A number of players I came to know in the Frontier League have gone on to success with Major League organizations. Dustin Delucchi, our left fielder with the Dubois County Dragons in 2001, is hitting just under .300 and was selected to the Texas League All-Star game with the Seattle Mariners' Double-A affiliate in San Antonio. Our third baseman from that season, Pichi Balet, is now slugging it out for the Colorado Rockies affiliate in the California League.

In 2002, Adam Olow and Josh Tranum were scooped up by the Chicago White Sox and San Diego Padres, respectively. Last year, one of our relievers with the Kenosha Mammoths, Matt Wilhite, was signed by the Angels organization, and ended the year closing out some games in Double-A.

The ladder from the Frontier League to the Major Leagues has been ascended by a number of players, including a former teammate of mine from the Evansville Otters, George Sherrill, who was called up by the Seattle Mariners last week for his Major League debut. With 26 more alumni in Triple-A and Double-A, it is possible that a few more may be completing the journey soon.

This year, one of the signings was Vanderplow. With nine saves, a 2.-something ERA, 33 strikeouts in 22.1 innings and a devastating spike curve we worked on in spring training, he earned a spot in the league's midseason All-Star game, and now was on his way to suit up for the Battle Creek Yankees.

Vanderplow's journey to stardom has been quite similar to another pitcher we came across in 2001. Like Vanderplow, Matt Hampton pitched at the University of Washington and was used sparingly by the Huskies. Like Vanderplow, Hampton was quite talented and just needed an opportunity to develop as a pitcher. After spending spring training of 2001 with us in Dubois County, Hampton overcame injury problems to earn a shot with the Padres organization, and is currently relieving for the Triple-A affiliate in Portland.

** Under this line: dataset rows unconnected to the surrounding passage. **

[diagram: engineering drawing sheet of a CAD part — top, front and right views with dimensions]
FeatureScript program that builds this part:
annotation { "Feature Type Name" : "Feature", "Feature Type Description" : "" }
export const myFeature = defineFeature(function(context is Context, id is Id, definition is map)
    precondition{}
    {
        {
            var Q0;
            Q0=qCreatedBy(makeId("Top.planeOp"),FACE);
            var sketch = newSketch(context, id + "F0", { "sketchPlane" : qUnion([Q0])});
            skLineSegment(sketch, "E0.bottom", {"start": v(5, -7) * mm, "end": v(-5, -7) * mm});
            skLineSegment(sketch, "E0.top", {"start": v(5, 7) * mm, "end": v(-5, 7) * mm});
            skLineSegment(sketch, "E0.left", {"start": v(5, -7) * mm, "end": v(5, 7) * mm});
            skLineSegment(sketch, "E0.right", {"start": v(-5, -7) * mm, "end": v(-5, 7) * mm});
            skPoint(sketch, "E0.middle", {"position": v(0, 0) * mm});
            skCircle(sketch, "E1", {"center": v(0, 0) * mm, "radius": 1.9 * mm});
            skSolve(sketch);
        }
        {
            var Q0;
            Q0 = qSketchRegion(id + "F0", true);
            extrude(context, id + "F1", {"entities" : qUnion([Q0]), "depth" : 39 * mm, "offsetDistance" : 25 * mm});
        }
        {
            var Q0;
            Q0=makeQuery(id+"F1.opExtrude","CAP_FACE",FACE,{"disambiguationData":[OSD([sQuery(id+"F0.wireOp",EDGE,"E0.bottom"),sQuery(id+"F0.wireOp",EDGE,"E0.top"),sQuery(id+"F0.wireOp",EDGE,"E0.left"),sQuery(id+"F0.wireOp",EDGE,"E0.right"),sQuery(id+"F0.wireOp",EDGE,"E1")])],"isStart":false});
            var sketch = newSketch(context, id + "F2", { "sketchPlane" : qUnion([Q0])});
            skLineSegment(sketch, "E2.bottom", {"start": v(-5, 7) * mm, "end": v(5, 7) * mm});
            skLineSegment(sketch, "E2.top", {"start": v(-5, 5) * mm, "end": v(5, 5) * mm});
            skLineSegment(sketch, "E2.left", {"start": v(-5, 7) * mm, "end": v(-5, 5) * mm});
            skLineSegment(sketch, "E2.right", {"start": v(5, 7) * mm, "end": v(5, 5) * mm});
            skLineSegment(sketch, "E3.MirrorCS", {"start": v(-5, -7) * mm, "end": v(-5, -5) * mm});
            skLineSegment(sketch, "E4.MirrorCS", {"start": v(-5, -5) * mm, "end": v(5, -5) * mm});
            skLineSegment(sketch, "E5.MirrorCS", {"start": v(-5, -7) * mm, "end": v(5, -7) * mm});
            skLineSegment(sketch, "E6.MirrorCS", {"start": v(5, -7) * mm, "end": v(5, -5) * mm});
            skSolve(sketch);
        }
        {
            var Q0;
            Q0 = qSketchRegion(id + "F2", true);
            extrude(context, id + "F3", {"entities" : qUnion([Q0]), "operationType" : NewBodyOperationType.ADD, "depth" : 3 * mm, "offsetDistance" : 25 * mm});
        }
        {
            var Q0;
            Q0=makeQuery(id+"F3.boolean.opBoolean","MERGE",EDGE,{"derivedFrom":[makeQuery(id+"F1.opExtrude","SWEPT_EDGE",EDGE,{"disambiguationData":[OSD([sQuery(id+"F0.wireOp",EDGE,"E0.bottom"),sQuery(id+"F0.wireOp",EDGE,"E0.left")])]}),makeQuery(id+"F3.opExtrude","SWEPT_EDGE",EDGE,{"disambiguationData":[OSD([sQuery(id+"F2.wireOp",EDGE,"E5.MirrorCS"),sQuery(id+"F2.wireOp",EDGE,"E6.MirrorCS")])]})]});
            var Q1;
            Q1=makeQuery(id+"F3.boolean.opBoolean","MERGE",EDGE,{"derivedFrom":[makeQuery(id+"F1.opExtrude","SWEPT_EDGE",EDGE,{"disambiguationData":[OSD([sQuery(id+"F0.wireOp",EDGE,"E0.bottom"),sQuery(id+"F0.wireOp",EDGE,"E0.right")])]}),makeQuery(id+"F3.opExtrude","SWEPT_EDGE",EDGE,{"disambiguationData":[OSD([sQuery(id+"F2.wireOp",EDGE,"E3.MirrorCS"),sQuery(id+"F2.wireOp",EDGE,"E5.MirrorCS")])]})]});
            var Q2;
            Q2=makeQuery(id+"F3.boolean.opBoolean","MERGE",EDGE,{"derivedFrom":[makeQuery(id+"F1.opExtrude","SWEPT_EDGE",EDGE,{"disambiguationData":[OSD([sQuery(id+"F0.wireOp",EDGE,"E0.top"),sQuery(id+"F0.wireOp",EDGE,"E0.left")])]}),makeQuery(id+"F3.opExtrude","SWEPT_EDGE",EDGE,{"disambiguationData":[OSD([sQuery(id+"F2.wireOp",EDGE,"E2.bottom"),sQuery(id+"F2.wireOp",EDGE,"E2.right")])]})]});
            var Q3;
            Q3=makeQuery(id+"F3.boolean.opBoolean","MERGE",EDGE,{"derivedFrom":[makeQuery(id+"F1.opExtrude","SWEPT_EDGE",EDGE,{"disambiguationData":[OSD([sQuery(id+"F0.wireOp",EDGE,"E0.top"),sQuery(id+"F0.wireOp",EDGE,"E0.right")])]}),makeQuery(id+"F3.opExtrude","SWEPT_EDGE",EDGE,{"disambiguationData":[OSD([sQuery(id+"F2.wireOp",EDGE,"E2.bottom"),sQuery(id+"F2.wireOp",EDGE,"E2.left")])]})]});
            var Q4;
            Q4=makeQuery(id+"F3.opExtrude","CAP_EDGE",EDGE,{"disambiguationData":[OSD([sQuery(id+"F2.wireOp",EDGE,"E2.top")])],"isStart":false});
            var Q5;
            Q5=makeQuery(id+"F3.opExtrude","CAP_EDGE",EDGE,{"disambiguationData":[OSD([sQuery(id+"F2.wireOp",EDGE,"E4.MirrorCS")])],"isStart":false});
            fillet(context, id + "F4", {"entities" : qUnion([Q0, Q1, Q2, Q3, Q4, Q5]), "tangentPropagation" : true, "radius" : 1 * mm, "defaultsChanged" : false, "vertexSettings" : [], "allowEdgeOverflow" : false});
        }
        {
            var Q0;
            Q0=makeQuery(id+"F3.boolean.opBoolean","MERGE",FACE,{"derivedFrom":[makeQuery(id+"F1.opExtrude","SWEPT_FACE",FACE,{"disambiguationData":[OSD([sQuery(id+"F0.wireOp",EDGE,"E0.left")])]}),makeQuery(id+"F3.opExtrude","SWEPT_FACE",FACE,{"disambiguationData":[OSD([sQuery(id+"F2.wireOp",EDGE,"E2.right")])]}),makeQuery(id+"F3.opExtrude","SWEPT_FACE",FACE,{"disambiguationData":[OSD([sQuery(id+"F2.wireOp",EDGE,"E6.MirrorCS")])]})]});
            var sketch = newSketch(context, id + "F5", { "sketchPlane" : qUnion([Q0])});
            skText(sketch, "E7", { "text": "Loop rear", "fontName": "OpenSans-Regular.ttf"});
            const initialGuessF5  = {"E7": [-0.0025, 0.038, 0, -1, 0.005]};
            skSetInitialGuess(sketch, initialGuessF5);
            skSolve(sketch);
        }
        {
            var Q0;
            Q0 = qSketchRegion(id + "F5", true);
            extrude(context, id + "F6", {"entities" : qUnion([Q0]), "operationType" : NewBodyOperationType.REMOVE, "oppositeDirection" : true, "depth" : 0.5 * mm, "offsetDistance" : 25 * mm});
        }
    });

We are hoping that with this opportunity and some luck, Vanderplow will be able to enjoy similar success as he makes his way up the ranks. While his departure leaves us with big shoes to fill at the back of our bullpen, we were all glad to see one of our guys get the call.

While the call came as quite a shock to Vanderplow, it made us all remember one important fact of life. When opportunity knocks you have to answer the door. Even if you think it's just the hotel maid.



Brendan Sagara, a former University of Hawaii-Hilo pitcher, is in his first season as pitching coach with the Springfield-Ozark (Mo.) Ducks.